For a brief moment, Marty wondered how the woman—who he assumed was this Taylor Donovan person Jason insisted on working with—managed to get out of the building without being photographed. Not an easy feat when traveling with Jason Andrews.
“Tell them he was getting cash from the ATM”—Marty almost laughed at the idea himself—“and that the woman was a building employee who stopped him for an autograph.” With those instructions, Rebecca nodded and left.
And then for the next half hour, Marty sat alone in his office and contemplated just how big of a problem Taylor Donovan was going to be.
It went without saying that Jason Andrews was his top client. In fact, Jason Andrews was the top, period. The biggest name in Hollywood—a status he had held for a long, long time.
Which was precisely what worried Marty, who got paid to worry when no one else did.
God knows it wasn’t easy to get to the top. But staying there was even tougher. Jason had that rare kind of star quality that came around only once a generation: women loved him, and men wanted to be him. Rolling Stone magazine had hit the proverbial nail on the head: his quick wit and easy charm did indeed call to mind Cary Grant or Clark Gable. But there was something about Jason that was just that little bit more down to earth than the icons of the classic films. Marty had never been able to figure out exactly what that “something” was, although he secretly suspected it had something to do with the fact that Jason was from Missouri.

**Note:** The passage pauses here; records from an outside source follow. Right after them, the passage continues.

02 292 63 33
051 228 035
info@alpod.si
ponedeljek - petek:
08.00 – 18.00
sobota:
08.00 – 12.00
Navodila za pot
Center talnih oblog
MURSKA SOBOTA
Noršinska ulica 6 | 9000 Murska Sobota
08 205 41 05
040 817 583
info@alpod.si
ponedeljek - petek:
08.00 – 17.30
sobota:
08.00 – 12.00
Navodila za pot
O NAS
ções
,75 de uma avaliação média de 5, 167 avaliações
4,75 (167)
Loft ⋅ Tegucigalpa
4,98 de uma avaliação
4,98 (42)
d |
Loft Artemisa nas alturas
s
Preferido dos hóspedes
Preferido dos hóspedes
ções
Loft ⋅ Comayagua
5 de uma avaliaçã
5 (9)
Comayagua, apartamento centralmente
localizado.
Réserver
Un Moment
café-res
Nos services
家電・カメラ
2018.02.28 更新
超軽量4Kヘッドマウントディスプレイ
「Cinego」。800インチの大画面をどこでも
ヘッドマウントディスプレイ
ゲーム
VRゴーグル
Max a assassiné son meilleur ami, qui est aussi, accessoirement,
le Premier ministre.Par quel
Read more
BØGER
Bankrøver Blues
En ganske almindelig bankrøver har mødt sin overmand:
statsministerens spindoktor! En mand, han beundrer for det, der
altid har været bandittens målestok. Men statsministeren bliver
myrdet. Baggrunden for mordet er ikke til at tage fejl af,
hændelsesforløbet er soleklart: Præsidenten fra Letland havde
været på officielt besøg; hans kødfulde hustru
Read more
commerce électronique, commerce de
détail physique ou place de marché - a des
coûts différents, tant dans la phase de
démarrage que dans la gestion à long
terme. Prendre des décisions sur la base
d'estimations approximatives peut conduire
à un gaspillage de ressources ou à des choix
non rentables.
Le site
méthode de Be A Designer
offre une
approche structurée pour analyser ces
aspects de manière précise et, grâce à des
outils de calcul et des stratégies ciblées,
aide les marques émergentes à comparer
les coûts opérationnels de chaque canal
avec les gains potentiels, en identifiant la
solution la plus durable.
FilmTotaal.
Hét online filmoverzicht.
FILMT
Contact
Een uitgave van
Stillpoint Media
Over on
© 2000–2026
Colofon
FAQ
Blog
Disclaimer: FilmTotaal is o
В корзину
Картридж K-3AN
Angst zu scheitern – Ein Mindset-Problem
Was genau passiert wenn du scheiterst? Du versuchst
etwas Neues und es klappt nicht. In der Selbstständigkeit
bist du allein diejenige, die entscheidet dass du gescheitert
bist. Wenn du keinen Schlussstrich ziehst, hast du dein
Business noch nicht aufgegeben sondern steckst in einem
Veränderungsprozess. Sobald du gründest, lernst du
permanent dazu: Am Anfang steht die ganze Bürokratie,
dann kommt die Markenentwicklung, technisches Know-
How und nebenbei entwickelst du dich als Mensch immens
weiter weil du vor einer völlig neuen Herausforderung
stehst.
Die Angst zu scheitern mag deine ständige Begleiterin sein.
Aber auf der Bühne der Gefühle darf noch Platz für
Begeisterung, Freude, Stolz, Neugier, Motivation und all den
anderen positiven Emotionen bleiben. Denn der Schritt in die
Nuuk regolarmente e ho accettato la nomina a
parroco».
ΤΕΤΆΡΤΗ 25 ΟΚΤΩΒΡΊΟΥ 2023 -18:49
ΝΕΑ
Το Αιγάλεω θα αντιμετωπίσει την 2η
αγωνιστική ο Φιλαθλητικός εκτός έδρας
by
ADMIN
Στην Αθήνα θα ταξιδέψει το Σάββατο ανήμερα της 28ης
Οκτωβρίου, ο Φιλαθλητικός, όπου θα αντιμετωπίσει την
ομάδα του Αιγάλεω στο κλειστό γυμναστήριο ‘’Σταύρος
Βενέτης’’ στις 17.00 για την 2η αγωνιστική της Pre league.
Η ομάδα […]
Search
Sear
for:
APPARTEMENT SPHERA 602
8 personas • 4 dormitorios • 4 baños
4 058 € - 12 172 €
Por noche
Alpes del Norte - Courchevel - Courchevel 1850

Unfortunately, Hollywood—like many of its inhabitants—had a wandering eye. There was nothing the town liked more than the “new face,” or discovering the next person who everyone would hail as “up-and-coming.”
And after sixteen years in the business, being an undisclosed “thirtysomething” years old, Jason Andrews was neither of those things.
Luckily, the end was nowhere in sight. Jason’s next movie, Inferno, would be released in just a few weeks and had been predicted to be the blockbuster of the summer. He would follow that tent-pole pic with the legal thriller he was about to begin filming for Paramount, a film for which Marty had high hopes of a third Oscar nomination.